I feel like people who profess to really liking brownies are those who tend to avoid sweets in general. I don’t know why they’ve picked the brownie as their patron saint. It’s brown, it’s square. It’s so Eisenhower-era.
Maybe it’s the social pressure: they know it’s weird to not like any desserts at all, so when in big groups they’ll buy the All-American brownie, hoping that will convince any suspicious onlookers that these perfect-teethed, lithe-figured sweet-haters are just like you and me.
Or maybe they like how non-committal the brownie is as a dessert: sorta chocolatey, sorta cakey…perfect for someone who generally feels a bit lost in the sweets world and just doesn’t know where to turn.
Now, I don’t have a problem with the normal brownie lovers of the world. But I really don’t get these people who will only indulge in brownies…and maybe the occasional chocolate chip cookie.
Here are a few examples of Brownie Eaters I know. They’re perfectly nice people, but the big scientific connection here is that they all have a very exclusive relationship with brownies and they’re all kinda weird.
Case 1: A boy I once dated who was named after a famous Mark Twain character and who had spent his formative years raised in a teepee. Those two facts made him very attractive. What didn’t was that he never wanted to get dessert when we went to restaurants. And when he did buy something sweet at the campus snack shop it was always a brownie. He also ate way too healthily, once scolding me because I wanted to have a cookie before lunch, which he said would ruin my appetite. (Anyone who says that eating a sweet will ruin your appetite clearly has their food priorities mixed up.)

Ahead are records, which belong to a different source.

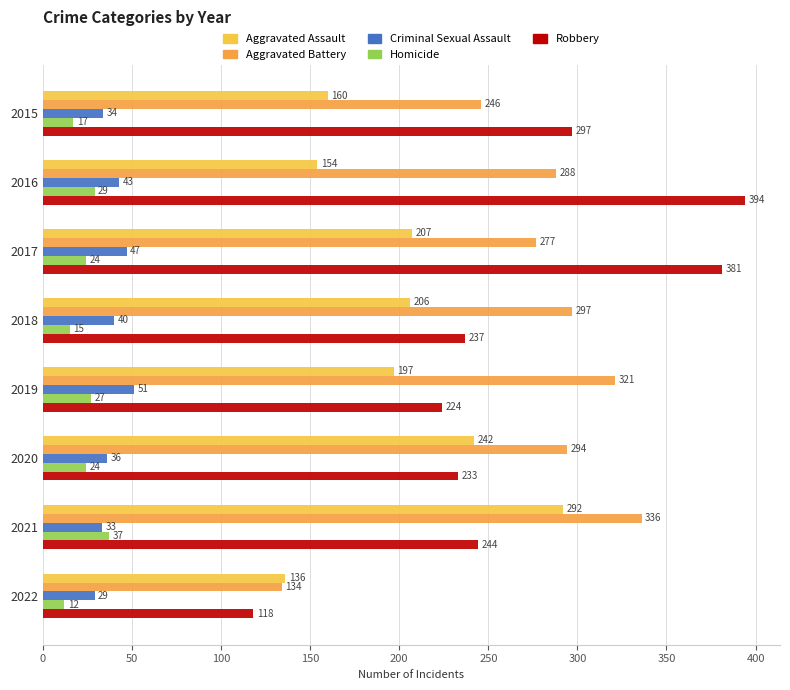

At which label is Criminal Sexual Assault closest to 40?

2018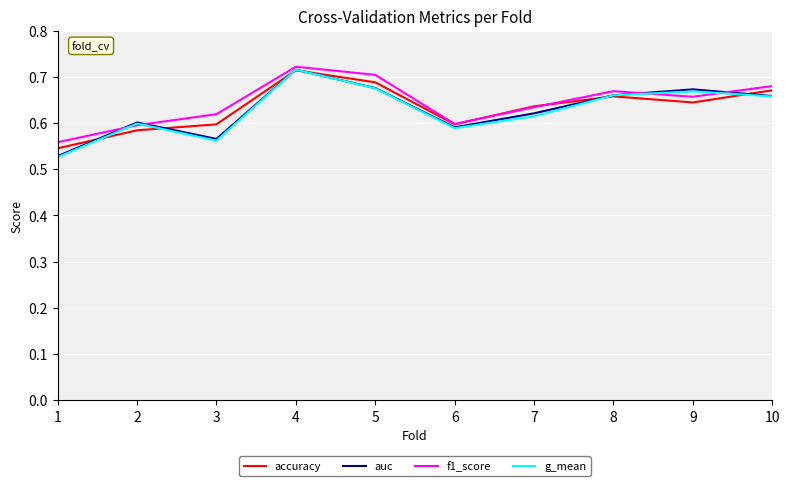

Which series has the largest total across all categories?

f1_score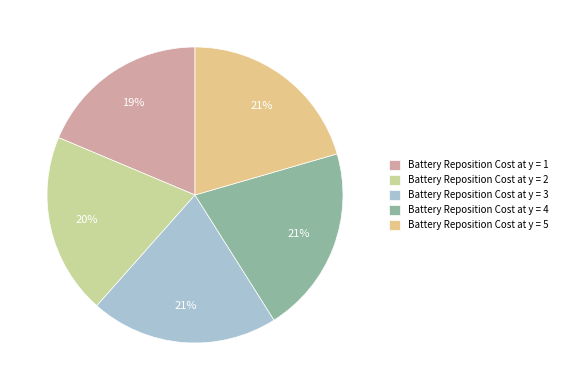

Rank the categories by value from lowest to highest.

Battery Reposition Cost at y = 1, Battery Reposition Cost at y = 2, Battery Reposition Cost at y = 3, Battery Reposition Cost at y = 4, Battery Reposition Cost at y = 5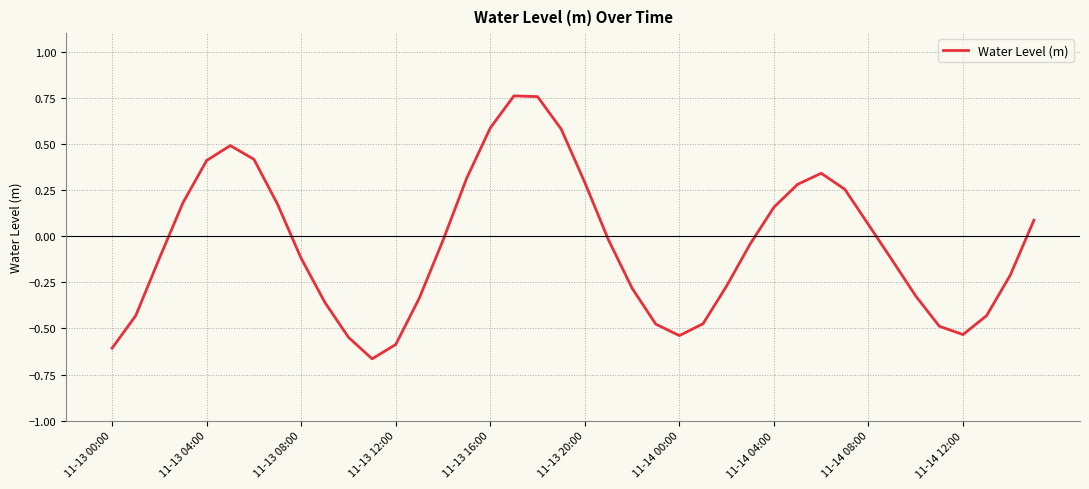

Which category has the highest value across all series?

17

Case 2: A Japanese friend in Tokyo who only has two food loves: 1) brownies, and 2) natto spaghetti, which is a very healthy but gross Japanese pasta dish in which stinky, fermented soy beans are massively gooped on top of noodles.
Case 3: A gamer friend of mine who caresses and takes his computer to bed with him, and who has gone on record as stating that he would “prefer to eat his own vomit” rather than consume any of the sweets I like…with the exception of brownies.
Case 4: A former co-worker who used to sing Kylie Minogue songs while Power Pointing, and who was always going on and on about either 1) his mother, or 2) having to watch his figure. Big Brownie lover.
I know, I know, the proof could be better. But I’m just giving you all a heads-up about this. The next time someone goes on about loving brownies just give them a hard stare in the eyes—what do they mean when they say they like brownies?
***P.S. I'd be more than happy to participate if anyone wants to offer up an edible defense of the brownie.